__Exercise directions__
Copy the data. Keep every character as given.

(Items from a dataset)
+--
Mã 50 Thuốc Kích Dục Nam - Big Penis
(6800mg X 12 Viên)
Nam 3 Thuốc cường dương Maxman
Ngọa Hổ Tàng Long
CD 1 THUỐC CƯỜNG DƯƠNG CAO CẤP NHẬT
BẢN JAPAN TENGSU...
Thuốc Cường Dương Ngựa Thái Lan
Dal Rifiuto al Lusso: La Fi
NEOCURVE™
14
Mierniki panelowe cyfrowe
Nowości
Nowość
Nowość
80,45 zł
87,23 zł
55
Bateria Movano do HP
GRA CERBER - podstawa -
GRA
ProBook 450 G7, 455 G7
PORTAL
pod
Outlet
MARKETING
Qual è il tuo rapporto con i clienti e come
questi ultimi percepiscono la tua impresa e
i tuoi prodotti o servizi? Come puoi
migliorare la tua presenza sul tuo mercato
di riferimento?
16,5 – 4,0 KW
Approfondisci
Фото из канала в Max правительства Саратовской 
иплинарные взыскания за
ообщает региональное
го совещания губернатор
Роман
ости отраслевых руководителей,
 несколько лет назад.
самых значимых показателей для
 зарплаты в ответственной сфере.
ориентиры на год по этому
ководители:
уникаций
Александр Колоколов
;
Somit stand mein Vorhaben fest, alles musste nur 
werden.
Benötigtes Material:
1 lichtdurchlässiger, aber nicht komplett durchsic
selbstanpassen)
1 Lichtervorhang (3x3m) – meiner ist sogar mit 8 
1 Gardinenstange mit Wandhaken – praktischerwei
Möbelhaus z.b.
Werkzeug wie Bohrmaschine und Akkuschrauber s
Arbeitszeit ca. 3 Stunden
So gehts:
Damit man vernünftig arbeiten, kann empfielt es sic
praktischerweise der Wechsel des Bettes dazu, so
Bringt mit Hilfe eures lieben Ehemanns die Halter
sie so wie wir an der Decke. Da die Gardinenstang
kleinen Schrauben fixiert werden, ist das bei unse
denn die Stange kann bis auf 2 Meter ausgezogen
+--
__Reply to the exercise__
Mã 50 Thuốc Kích Dục Nam - Big Penis
(6800mg X 12 Viên)
Nam 3 Thuốc cường dương Maxman
Ngọa Hổ Tàng Long
CD 1 THUỐC CƯỜNG DƯƠNG CAO CẤP NHẬT
BẢN JAPAN TENGSU...
Thuốc Cường Dương Ngựa Thái Lan
Dal Rifiuto al Lusso: La Fi
NEOCURVE™
14
Mierniki panelowe cyfrowe
Nowości
Nowość
Nowość
80,45 zł
87,23 zł
55
Bateria Movano do HP
GRA CERBER - podstawa -
GRA
ProBook 450 G7, 455 G7
PORTAL
pod
Outlet
MARKETING
Qual è il tuo rapporto con i clienti e come
questi ultimi percepiscono la tua impresa e
i tuoi prodotti o servizi? Come puoi
migliorare la tua presenza sul tuo mercato
di riferimento?
16,5 – 4,0 KW
Approfondisci
Фото из канала в Max правительства Саратовской 
иплинарные взыскания за
ообщает региональное
го совещания губернатор
Роман
ости отраслевых руководителей,
 несколько лет назад.
самых значимых показателей для
 зарплаты в ответственной сфере.
ориентиры на год по этому
ководители:
уникаций
Александр Колоколов
;
Somit stand mein Vorhaben fest, alles musste nur 
werden.
Benötigtes Material:
1 lichtdurchlässiger, aber nicht komplett durchsic
selbstanpassen)
1 Lichtervorhang (3x3m) – meiner ist sogar mit 8 
1 Gardinenstange mit Wandhaken – praktischerwei
Möbelhaus z.b.
Werkzeug wie Bohrmaschine und Akkuschrauber s
Arbeitszeit ca. 3 Stunden
So gehts:
Damit man vernünftig arbeiten, kann empfielt es sic
praktischerweise der Wechsel des Bettes dazu, so
Bringt mit Hilfe eures lieben Ehemanns die Halter
sie so wie wir an der Decke. Da die Gardinenstang
kleinen Schrauben fixiert werden, ist das bei unse
denn die Stange kann bis auf 2 Meter ausgezogen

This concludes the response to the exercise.